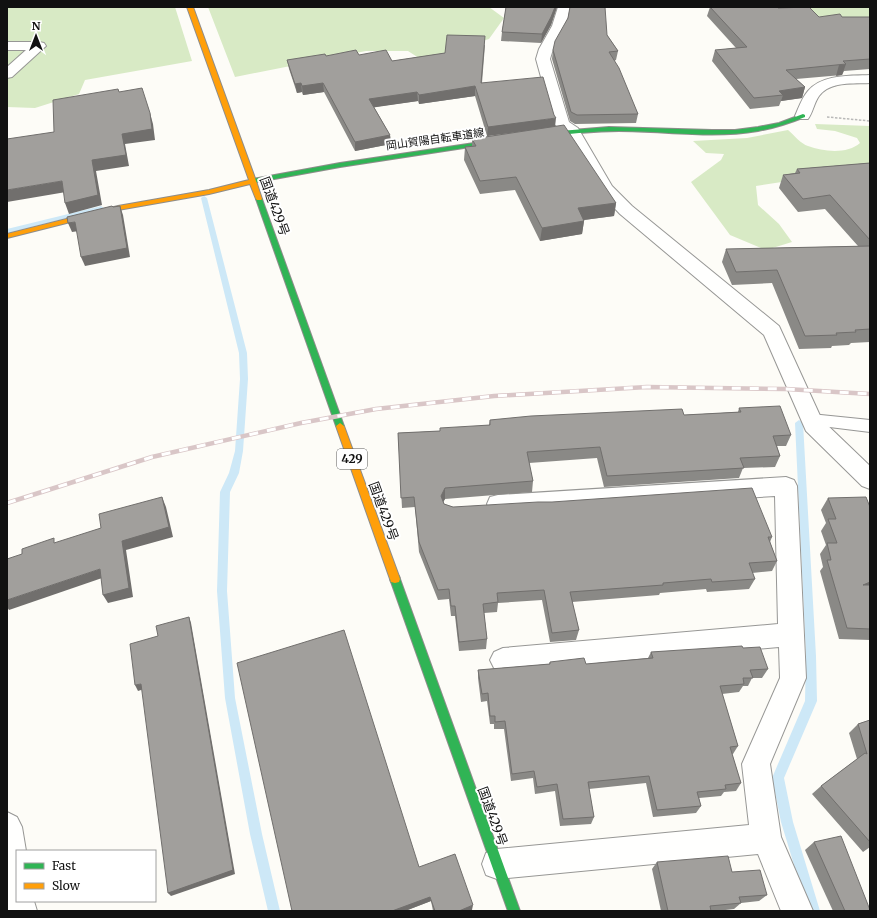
<svg xmlns="http://www.w3.org/2000/svg" width="877" height="918" font-family="Merriweather,'Noto Sans JP',serif">
	<style>
		.forest { fill: #d8eac5 }
		.lines { fill: none; stroke-linecap: round; stroke-linejoin: round }
		.stream { fill: #cde8f7; fill-rule: evenodd }
		.lane-casing { stroke: #979795; stroke-width: 2 }
		.street-casing { stroke: #979795; stroke-width: 2 }
		.fast-casing { stroke: #8e8d8b; stroke-width: 2 }
		.slow-casing { stroke: #8e8d8b; stroke-width: 2 }
		.path { stroke: #b9b9b8; stroke-width: 1.5; stroke-dasharray: 2.5 1.5; stroke-linecap: butt }
		.lane { fill: #fffffe; fill-rule: evenodd }
		.street { fill: #fffffe; fill-rule: evenodd }
		.fast { fill: #30b455; fill-rule: evenodd }
		.slow { fill: #ff9f0a; fill-rule: evenodd }
		.rail-casing { stroke: #d9c6c7; stroke-width: 4.5 }
		.rail { stroke: #fff; stroke-width: 3; stroke-dasharray: 9; stroke-linecap: butt }
		.wall { fill: #8a8986 }
		.shaded-wall { fill: #716f6d }
		.building { fill: #a19f9c; stroke: #716f6d }
		.labels { text-anchor: middle; stroke-width: 4; stroke-linejoin: round; paint-order: stroke }
		.far-street-label { font-size: 11px; fill: #111; stroke: #fff }
		.shield { fill: #fff; stroke: #585858; stroke-width: 1 }
		.shield-label { font-size: 12px; font-weight: bold; fill: #111 }
		.street-label { font-size: 13px; fill: #111; stroke: #fff }
	</style>
	<rect width="100%" height="100%" fill="#fdfcf7"/>
	<g class="forest">
		<polygon points="7,7 175,7 192,61 85,80 79,94 35,108 7,107"/>
		<polygon points="208,7 489,7 504,18 489,39 422,60 408,51 366,51 235,77"/>
		<polygon points="788,7 870,7 870,23 831,20"/>
		<path d="M815,124l55,2v39l-10,5 -104,16 2,19 21,19 13,18 -26,8 -36,-15 -39,-53 30,-22 3,-6 -18,-1 -13,-12 54,-3 41,-8c6,5 13,14 20,16 16,6 40,8 52,-3l-3,-5 -22,-7 -18,-2z"/>
	</g>
	<g class="lines">
		<g class="stream">
			<polygon points="204,196 207,198 247,353 248,379 243,451 239,473 230,492 227,591 235,698 262,834 280,911 268,911 250,834 225,698 217,591 220,492 229,473 235,451 240,379 239,353 201,198"/>
			<polygon points="101,206 104,208 103,209 7,233 7,229"/>
			<polygon points="799,420 803,423 816,656 817,701 784,778 793,822 820,911 808,911 781,822 772,778 805,701 806,656 795,423"/>
		</g>
		<g class="lane-casing">
			<polygon id="lane" points="811,414 870,420 870,432 805,424 803,420 805,416"/>
		</g>
		<g class="street-casing">
			<g id="street">
				<polygon points="558,7 570,7 566,26 553,49 550,59 569,122 578,128 612,186 632,206 779,326 822,420 870,466 870,489 862,486 806,431 764,335 620,214 600,193 582,164 567,134 554,124 536,59 539,49 552,26"/>
				<polygon points="7,42 39,42 44,43 46,46 12,77 7,78 7,67 26,50 7,50"/>
				<path d="M870,75v8c-16,1 -40,-2 -51,13 -5,7 -6,16 -11,23h-10l-3,-3c4,-9 7,-18 13,-25 14,-17 42,-15 62,-16z"/>
				<polygon points="786,477 794,480 797,486 806,678 770,764 781,837 813,911 781,911 758,854 497,879 486,875 482,864 486,853 497,849 749,825 742,764 780,678 779,647 503,672 494,668 490,660 494,652 503,648 778,624 775,496 498,513 490,511 487,504 490,497 498,495"/>
				<polygon points="7,812 17,817 22,827 26,851 17,851 17,901 34,901 37,911 7,911"/>
			</g>
		</g>
		<g class="fast-casing">
			<g id="fast">
				<path d="M803,114l2,1v2c-15,6 -30,11 -47,14 -46,8 -93,0 -139,0 -27,0 -53,3 -79,7l-3,-2 3,-2 20,-3 49,-4 103,3h23l23,-3 21,-4z"/>
				<polygon points="501,139 504,141 503,142 340,167 253,183 250,181 253,179 340,163"/>
				<polygon points="259,197 262,199 344,426 343,428 340,429 336,426 256,199"/>
				<polygon points="395,575 399,576 400,579 520,911 508,911 390,579 391,576"/>
			</g>
		</g>
		<g class="slow-casing">
			<g id="slow">
				<polygon points="187,7 193,7 256,181 262,199 261,200 257,200 256,199 250,184 209,194 118,210 7,238 7,234 118,206 209,190 249,180"/>
				<polygon points="340,423 344,426 400,579 399,582 395,583 391,582 390,579 336,426"/>
			</g>
		</g>
		<polyline class="path" points="827,117 870,121"/>
		<use href="#lane" class="lane"/>
		<use href="#street" class="street"/>
		<use href="#fast" class="fast"/>
		<use href="#slow" class="slow"/>
		<g class="rail-casing">
			<polyline id="rail" points="7,503 152,457 301,423 376,409 494,396 647,387 786,389 870,394"/>
		</g>
		<use href="#rail" class="rail"/>
	</g>
	<g class="wall">
		<polygon points="506,7 557,7 551,25 541,43 501,41 502,32"/>
		<polygon points="710,7 777,7 778,8 819,17 870,17 870,69 844,71 842,75 796,79 805,87 802,98 781,101 779,106 750,109 712,61 715,50 736,48 707,16"/>
		<polygon points="568,18 607,35 618,51 616,60 614,61 638,114 636,123 575,124 570,121 552,59 553,50"/>
		<polygon points="485,45 482,83 555,127 616,203 614,216 584,220 584,221 582,234 540,241 515,190 480,194 464,160 465,147 472,146 472,139 532,130 487,136 475,96 419,104 418,101 374,107 390,135 391,144 355,151 324,92 303,95 302,92 297,93 289,69 287,60 326,56 359,55 392,61 445,53"/>
		<polygon points="870,163 870,342 851,343 849,345 832,346 831,348 799,349 772,283 732,285 722,262 726,249 858,246 825,209 798,212 779,188 783,175 795,173 797,169"/>
		<polygon points="739,408 791,435 786,446 777,446 780,456 775,467 743,468 739,478 604,487 597,458 529,463 533,481 532,492 445,499 443,502 444,504 453,507 772,537 770,542 777,561 772,571 752,573 755,579 749,589 707,592 706,589 660,593 659,595 572,602 579,630 576,640 550,642 542,600 498,603 497,612 484,613 487,639 486,649 459,651 455,616 451,616 449,599 438,600 419,552 415,507 402,508 398,433 440,431 489,425 490,420 684,415 738,412"/>
		<polygon points="828,498 870,507 870,640 839,639 820,571 823,567 820,554 826,545 821,531 826,523 821,510"/>
		<polygon points="743,648 768,669 762,678 752,678 748,686 743,686 739,692 722,694 738,746 733,754 732,754 741,783 736,791 724,792 721,796 699,798 701,806 696,813 653,817 646,783 589,789 594,817 591,824 560,826 555,791 535,794 533,778 511,781 504,729 494,729 494,724 490,724 487,701 481,702 478,678 478,670 549,664 550,662 586,664 648,658 651,652"/>
		<polygon points="870,720 870,847 863,852 812,794 821,786 857,759 849,733 858,724"/>
		<polygon points="814,842 870,911 833,911 805,850"/>
		<polygon points="657,862 732,872 767,895 759,901 741,903 734,909 717,911 661,911 652,869"/>
		<polygon points="419,867 472,910 470,911 433,911 431,901 405,911 292,911"/>
	</g>
	<g class="shaded-wall">
		<polygon points="555,7 557,7 551,25 541,43 542,34"/>
		<polygon points="846,64 842,75 836,76 839,65"/>
		<polygon points="301,83 302,92 297,93 295,84"/>
		<polygon points="323,83 324,92 303,95 302,86"/>
		<polygon points="475,86 475,96 419,104 419,95"/>
		<polygon points="805,87 802,98 781,101 783,95 779,91"/>
		<polygon points="417,92 418,101 370,108 369,99"/>
		<polygon points="150,113 153,124 155,140 125,144 129,166 96,171 102,205 69,214 65,203 92,160 122,134"/>
		<polygon points="556,118 555,127 487,136 488,127"/>
		<polygon points="390,135 391,144 355,151 355,142"/>
		<polygon points="62,181 66,192 7,202 7,190"/>
		<polygon points="616,203 614,216 576,221 578,208"/>
		<polygon points="120,206 123,215 130,257 85,266 81,257"/>
		<polygon points="584,221 582,234 540,241 542,228"/>
		<polygon points="75,222 79,231 72,232 68,223"/>
		<polygon points="445,488 445,499 441,506 441,496"/>
		<polygon points="162,497 166,507 173,537 126,550 133,597 108,603 103,595 122,541"/>
		<polygon points="100,569 105,577 9,610 7,607 7,600"/>
		<polygon points="870,582 870,589 863,585"/>
		<polygon points="189,617 191,623 235,874 171,896 168,893"/>
		<polygon points="141,684 144,689 138,691 135,685"/>
		<polygon points="430,897 431,901 405,911 392,911"/>
		<polygon points="473,905 472,910 470,911 459,911"/>
	</g>
	<g class="building">
		<polygon points="506,7 555,7 551,17 542,34 502,32"/>
		<polygon points="570,7 605,7 607,35 618,51 609,52 619,68 638,114 577,115 571,112 553,50 555,41 568,18"/>
		<polygon points="710,7 777,7 778,8 809,7 819,17 840,14 842,17 870,17 870,59 843,61 846,64 786,70 805,87 779,91 783,95 754,98 715,50 747,47"/>
		<polygon points="447,35 485,36 481,83 543,77 554,115 556,118 488,127 475,86 419,95 417,92 369,99 390,135 355,142 323,83 302,86 301,83 295,84 287,60 325,54 326,56 356,50 359,55 386,50 392,61 445,53"/>
		<polygon points="142,88 150,113 152,129 122,134 126,155 92,160 98,195 65,203 62,181 7,190 7,139 54,132 53,100 118,89 119,92"/>
		<polygon points="564,125 616,203 578,208 584,221 542,228 516,177 480,181 465,147 476,146 472,139"/>
		<polygon points="870,163 870,240 830,195 803,199 783,175 800,173 797,169"/>
		<polygon points="112,206 113,207 120,206 127,248 81,257 75,222 68,223 67,217"/>
		<polygon points="870,246 870,329 855,330 856,332 836,333 837,335 805,336 777,270 736,272 726,249"/>
		<polygon points="780,406 791,435 773,436 780,456 740,458 744,468 607,476 600,447 527,452 533,481 445,488 441,496 444,504 453,507 538,502 552,502 752,488 772,537 768,537 777,561 749,563 755,579 712,582 711,579 663,583 663,585 570,592 579,630 552,633 544,590 497,593 498,602 483,604 487,639 459,642 455,606 451,606 449,589 438,590 419,542 414,497 401,498 398,433 440,431 440,428 490,425 490,420 531,416 682,409 684,415 741,412 739,408"/>
		<polygon points="162,497 169,527 122,541 129,588 103,595 100,569 7,600 7,559 22,554 22,549 54,538 54,543 101,528 99,514"/>
		<polygon points="866,497 870,507 870,582 863,585 870,585 870,629 847,628 827,560 831,560 827,543 837,543 828,519 836,519 828,498"/>
		<polygon points="189,617 233,870 168,893 141,684 135,685 130,644 158,636 156,626"/>
		<polygon points="344,630 419,867 455,854 473,905 459,911 435,911 430,897 392,911 292,911 237,663"/>
		<polygon points="742,646 743,648 760,647 768,669 750,670 753,678 743,678 744,684 720,686 738,746 730,747 741,783 725,785 726,789 697,792 701,806 657,810 649,776 588,782 594,817 563,819 557,784 537,787 534,771 512,774 505,721 495,722 495,716 490,716 488,693 482,694 478,670 550,664 550,662 584,658 586,664 653,658 651,652"/>
		<polygon points="870,720 870,842 821,786 865,753 867,754 858,724"/>
		<polygon points="841,836 870,910 870,911 845,911 814,842"/>
		<polygon points="728,856 732,872 760,870 767,895 739,897 741,903 710,906 711,911 668,911 657,862"/>
	</g>
	<g class="labels">
		<g class="far-street-label">
			<text transform="translate(435 139) rotate(-8)" y="4">岡山賀陽自転車道線</text>
		</g>
		<rect class="shield" x="337" y="449" width="30" height="20" rx="3"/>
		<g class="shield-label">
			<text x="352" y="463">429</text>
		</g>
		<g class="street-label">
			<text transform="translate(275 206) rotate(70)" y="5">国道429号</text>
			<text transform="translate(384 511) rotate(70)" y="5">国道429号</text>
			<text transform="translate(493 816) rotate(70)" y="5">国道429号</text>
		</g>
	</g>
	<rect width="877" height="918" fill="none" stroke="#111111" stroke-width="16"/>
	<rect x="16" y="850" width="140" height="52" fill="#ffffff" stroke="#a0a0a0"/>
	<rect x="24" y="863" width="20" height="6" fill="#30b455" stroke="#a0a0a0"/>
	<text x="52" y="870" font-size="12" fill="#111111">Fast</text>
	<rect x="24" y="883" width="20" height="6" fill="#ff9f0a" stroke="#a0a0a0"/>
	<text x="52" y="890" font-size="12" fill="#111111">Slow</text>
	<g transform="translate(36 36)" stroke="#ffffff" stroke-width="3" paint-order="stroke">
	<path d="M0-3L7 15L0 10L-7 15Z" fill="#111111"/>
	<text y="-6" font-size="11" font-weight="bold" text-anchor="middle" fill="#111111">N</text>
	</g>
</svg>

::::::::

Problem description:
Each line above that contains the word "polyline" must be copied.

Solution to this exercise:
		<polyline class="path" points="827,117 870,121"/>
			<polyline id="rail" points="7,503 152,457 301,423 376,409 494,396 647,387 786,389 870,394"/>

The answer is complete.